Ne pas oublier la biosécurité des éleveurs
Après la saison de spectacle survient la récupération, notamment du plumage usé. La mue est provoquée à contre saison (septembre-décembre). Les plus fragiles sont hivernés. « Le chef d’élevage Christophe n’y était pas trop favorable, note Jean-Louis Liégeois. Mais en quatre hivers, nous n’avons eu aucune mortalité. » Cette expérience va avoir une suite avec la construction d’un bâtiment de 1 200 m2, « pour la reproduction et pour être en capacité de confiner si nécessaire. » En effet, le centre se trouve en région avicole dense. « Nous devons nous préparer à confiner le maximum d’oiseaux, au cas où. » Depuis 2006, le cheptel est vacciné tous les six mois. « Depuis l’arrêté biosécurité, nous avons renforcé les mesures, vis-à-vis du personnel et de la gestion des flux. » Les entrées de véhicules sont limitées, avec des zones inaccessibles au personnel non qualifié. La collecte de l’équarrissage est externalisée. Les véhicules rapportant l’aliment sont désinfectés au retour. Les visiteurs des ateliers pédagogiques doivent revêtir la tenue de « cosmonaute ». Un nouveau local de quarantaine, avec air filtré jusqu’à un micron, a été construit à l’écart. Les canards qui peuplaient les plans d’eau du Parc ont été retirés. « On a fait le maximum pour ne pas être une voie de sortie de virus. Pour nous, le plus grand risque d’entrée, c’est notre vétérinaire », plaisante Jean-Louis Liégeois. Malgré ces précautions, le directeur n’a aucune certitude sur l’attitude des autorités si un oiseau était décelé positif en H5 ou H7. « On se rassure en se disant qu’un centre comme le nôtre situé en zone touchée a été épargné cet hiver. Sinon, ce serait plus de 25 années d’efforts anéantis. »

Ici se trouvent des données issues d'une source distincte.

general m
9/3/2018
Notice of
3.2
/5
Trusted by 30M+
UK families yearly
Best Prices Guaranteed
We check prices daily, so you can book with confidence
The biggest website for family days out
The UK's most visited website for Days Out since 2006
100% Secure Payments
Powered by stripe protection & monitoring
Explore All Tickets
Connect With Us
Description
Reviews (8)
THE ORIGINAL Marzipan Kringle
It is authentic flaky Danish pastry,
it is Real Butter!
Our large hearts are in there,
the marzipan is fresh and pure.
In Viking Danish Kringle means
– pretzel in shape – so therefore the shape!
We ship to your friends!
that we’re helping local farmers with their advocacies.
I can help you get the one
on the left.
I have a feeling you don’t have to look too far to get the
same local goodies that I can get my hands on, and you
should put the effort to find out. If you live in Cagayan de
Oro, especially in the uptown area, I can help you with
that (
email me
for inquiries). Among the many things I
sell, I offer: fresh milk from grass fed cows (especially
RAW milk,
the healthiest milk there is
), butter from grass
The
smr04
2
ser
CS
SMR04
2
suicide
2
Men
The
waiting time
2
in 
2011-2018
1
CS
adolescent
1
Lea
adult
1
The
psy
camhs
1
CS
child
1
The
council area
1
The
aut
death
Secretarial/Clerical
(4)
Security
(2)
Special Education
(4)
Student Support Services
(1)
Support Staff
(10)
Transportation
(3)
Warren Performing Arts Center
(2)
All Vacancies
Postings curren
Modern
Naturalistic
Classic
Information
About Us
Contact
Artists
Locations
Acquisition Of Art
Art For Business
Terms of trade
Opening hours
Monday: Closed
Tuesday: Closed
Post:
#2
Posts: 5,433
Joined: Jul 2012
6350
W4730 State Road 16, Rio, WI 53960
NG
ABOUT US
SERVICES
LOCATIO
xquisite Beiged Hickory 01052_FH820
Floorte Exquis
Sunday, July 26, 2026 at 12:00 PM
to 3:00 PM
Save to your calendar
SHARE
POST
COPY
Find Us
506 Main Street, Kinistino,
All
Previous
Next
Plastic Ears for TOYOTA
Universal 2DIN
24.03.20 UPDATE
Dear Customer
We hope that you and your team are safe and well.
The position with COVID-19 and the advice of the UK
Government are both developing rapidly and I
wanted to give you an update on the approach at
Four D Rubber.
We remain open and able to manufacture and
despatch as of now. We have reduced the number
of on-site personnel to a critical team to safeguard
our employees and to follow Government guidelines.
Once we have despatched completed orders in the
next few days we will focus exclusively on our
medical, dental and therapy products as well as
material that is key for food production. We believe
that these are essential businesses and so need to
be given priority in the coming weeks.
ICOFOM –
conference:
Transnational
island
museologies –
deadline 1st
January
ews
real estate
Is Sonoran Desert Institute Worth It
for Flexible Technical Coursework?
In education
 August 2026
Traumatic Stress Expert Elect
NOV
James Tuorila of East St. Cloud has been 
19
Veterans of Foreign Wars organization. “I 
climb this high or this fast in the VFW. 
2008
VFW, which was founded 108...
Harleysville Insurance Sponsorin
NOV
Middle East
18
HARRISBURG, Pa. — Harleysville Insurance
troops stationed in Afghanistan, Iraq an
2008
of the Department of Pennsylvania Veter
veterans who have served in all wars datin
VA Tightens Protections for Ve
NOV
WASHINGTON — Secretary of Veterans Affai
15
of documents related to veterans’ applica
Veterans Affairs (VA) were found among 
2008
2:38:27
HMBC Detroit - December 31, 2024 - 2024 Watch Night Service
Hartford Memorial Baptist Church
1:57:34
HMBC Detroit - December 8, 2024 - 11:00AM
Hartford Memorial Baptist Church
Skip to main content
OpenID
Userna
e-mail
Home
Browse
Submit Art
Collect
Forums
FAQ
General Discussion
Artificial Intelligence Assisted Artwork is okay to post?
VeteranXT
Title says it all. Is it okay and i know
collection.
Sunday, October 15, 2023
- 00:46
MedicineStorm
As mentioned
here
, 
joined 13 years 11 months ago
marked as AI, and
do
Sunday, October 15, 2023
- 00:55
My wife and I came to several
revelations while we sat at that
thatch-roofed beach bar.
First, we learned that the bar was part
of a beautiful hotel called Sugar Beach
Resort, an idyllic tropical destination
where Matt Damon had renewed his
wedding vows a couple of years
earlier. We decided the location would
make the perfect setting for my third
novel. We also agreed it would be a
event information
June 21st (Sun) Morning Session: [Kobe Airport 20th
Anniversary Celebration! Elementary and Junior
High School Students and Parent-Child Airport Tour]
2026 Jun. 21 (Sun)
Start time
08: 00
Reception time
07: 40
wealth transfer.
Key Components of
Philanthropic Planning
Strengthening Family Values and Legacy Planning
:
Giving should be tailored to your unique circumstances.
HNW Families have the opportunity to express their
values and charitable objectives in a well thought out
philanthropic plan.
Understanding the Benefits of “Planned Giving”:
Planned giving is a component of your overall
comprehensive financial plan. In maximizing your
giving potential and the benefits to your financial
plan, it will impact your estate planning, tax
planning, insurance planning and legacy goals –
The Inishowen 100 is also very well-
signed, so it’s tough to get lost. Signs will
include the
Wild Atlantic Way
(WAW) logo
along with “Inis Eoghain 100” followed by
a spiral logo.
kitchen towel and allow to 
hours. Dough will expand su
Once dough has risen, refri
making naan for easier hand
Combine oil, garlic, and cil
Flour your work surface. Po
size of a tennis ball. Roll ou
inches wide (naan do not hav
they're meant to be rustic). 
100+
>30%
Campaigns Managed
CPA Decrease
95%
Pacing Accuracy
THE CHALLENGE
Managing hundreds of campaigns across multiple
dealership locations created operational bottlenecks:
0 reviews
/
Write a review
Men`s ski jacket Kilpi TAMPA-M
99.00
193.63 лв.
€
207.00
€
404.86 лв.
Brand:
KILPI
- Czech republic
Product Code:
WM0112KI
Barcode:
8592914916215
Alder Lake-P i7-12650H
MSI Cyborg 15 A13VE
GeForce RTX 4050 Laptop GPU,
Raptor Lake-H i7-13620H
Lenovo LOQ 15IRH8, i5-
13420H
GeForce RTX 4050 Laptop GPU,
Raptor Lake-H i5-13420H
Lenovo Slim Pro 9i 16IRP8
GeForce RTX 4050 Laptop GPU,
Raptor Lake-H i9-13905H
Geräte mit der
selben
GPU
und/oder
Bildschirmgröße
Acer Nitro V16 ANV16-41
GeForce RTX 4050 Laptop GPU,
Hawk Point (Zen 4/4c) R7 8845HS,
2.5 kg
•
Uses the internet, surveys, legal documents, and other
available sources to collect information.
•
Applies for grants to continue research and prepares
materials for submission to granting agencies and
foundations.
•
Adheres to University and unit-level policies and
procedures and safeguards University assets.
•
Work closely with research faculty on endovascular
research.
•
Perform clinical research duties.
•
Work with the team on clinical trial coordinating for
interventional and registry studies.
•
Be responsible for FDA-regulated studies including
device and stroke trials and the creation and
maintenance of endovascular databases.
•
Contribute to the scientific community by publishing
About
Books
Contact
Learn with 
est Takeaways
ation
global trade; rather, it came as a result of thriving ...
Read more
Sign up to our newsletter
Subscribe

Concourir au maintien de la biodiversité
En plus de la préparation des spectacles qui a lieu en fin d’hiver et au printemps, la fauconnerie pratique la reproduction. Elle fait naître en moyenne 80 à 100 oiseaux d’une quarantaine d’espèces. Elle a été la première à reproduire des vautours africains en captivité. Environ 20 % des éclos sont gardés (serpentaire, caracara, milan, vautours…), 70 % échangés avec d’autres parcs et 10 % intégrés à des programmes collaboratifs. La fauconnerie participe à des initiatives de réintroduction dans la nature (condor des Andes en Argentine, vautour fauve en Bulgarie, gypaète barbu dans les Alpes autrichiennes, vautour moine dans le causse du Verdon, pygargue à queue blanche en Israël…) ou de renforcement de population captive par des accouplements raisonnés (faucon laggar). Membre de l’association européenne des zoos et aquariums qui gère le programme européen pour les espèces menacées, le centre s’appuie aussi sur le réseau Species360.org(1), qui tient une base de données mondiale des animaux sauvages en captivité. Il sait en temps réel qui détient quoi et selon quelles caractéristiques (généalogiques notamment). Parallèlement, l’Académie sensibilise le public à la protection de l’avifaune sauvage, au cours d’ateliers pédagogiques. L’ensemble des produits sont reversés à des associations de protection de la nature, pour environ 40 000 euros par an.